To address the shifting ground, the Healthcare Financial Management Association (HFMA) in January, published its Medical Debt Task Force’s report, “Best Practices for Resolution of Medical Accounts” which sets forth proposed standards for medical debt collections. The report represents the work of a task force comprised of representatives from HFMA, providers, debt collectors, credit agencies, credit bureaus and patient advocates. While the proposed practices are not mandatory, they will help facilities remain compliant in many cases.

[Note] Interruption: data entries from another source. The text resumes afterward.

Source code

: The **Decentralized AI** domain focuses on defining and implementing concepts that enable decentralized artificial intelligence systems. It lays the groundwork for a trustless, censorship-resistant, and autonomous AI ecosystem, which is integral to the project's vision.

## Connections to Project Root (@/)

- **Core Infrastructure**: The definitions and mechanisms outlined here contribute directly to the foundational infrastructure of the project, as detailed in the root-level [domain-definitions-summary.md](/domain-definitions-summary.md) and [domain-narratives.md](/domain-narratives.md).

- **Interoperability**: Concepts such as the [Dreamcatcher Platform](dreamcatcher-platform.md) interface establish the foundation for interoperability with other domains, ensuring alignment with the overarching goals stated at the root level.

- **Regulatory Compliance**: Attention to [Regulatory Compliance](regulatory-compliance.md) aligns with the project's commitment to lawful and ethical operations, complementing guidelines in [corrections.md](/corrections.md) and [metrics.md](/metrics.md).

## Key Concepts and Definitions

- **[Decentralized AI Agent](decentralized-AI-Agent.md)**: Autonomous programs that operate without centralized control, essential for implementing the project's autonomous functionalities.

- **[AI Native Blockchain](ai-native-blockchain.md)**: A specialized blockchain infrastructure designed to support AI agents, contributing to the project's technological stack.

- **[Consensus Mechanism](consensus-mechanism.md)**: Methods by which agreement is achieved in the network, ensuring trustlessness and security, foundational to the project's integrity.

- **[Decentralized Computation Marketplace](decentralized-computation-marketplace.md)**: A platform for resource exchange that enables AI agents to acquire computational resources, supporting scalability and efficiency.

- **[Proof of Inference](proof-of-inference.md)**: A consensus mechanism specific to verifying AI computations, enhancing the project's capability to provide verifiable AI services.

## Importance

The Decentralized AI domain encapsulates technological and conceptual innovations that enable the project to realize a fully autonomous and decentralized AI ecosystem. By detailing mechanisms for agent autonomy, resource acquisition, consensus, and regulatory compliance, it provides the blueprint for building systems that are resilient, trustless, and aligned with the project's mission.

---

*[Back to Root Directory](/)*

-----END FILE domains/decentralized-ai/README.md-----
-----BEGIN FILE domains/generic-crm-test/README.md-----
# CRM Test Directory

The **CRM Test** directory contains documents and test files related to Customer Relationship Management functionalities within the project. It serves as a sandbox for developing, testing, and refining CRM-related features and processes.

Finally, the Consumer Financial Protection Bureau (CFPB) has put hospitals on notice that the agency has identified medical debt as a major area of concern. While the CFPB cannot directly regulate hospital debt collection practices, it has authority to prohibit “unfair, deceptive, or abuse acts or practices” in connection with a “consumer financial product or service.” The American Hospital Association has published a legal advisory on this matter, and believes that the key factor for determining whether hospital activity falls under CFPB authority is whether the hospital imposes a finance charge on patients to whom it extends credit. The CFPB has clarified that a hospital is not providing a “consumer financial product or service” when the hospital is engaged in collecting on past-due bills for services rendered or selling delinquent debt from medical bills to a debt buyer. However, if a patient’s debt is from an extension of credit, for instance a payment plan with the imposition of a finance charge, such as an interest rate, there may be a “consumer financial product or service” being provided. Based on the legislative history, the CFPB is unlikely to subject hospitals to their authority for charging a late fee on delinquent payments.

The CFPB also has recently released a study that found consumers’ credit scores may be overly penalized for medical debt that goes into collections and shows up on their credit report. The study is just part of the CFPB’s medical debt collection focus. The CFPB issued a notice of proposed rule-making on November 12, 2013, indicating that it is actively looking at practices related to debt collection, including medical debt collection. Consequently, it is likely that medical debt collection will face additional regulatory oversight from the CFPB.

Given the changing financial landscape for medical debts of the uninsured, hospitals should carefully review their approach to charity care and medical debt collection and monitor federal and state bodies for continuing changes in the area.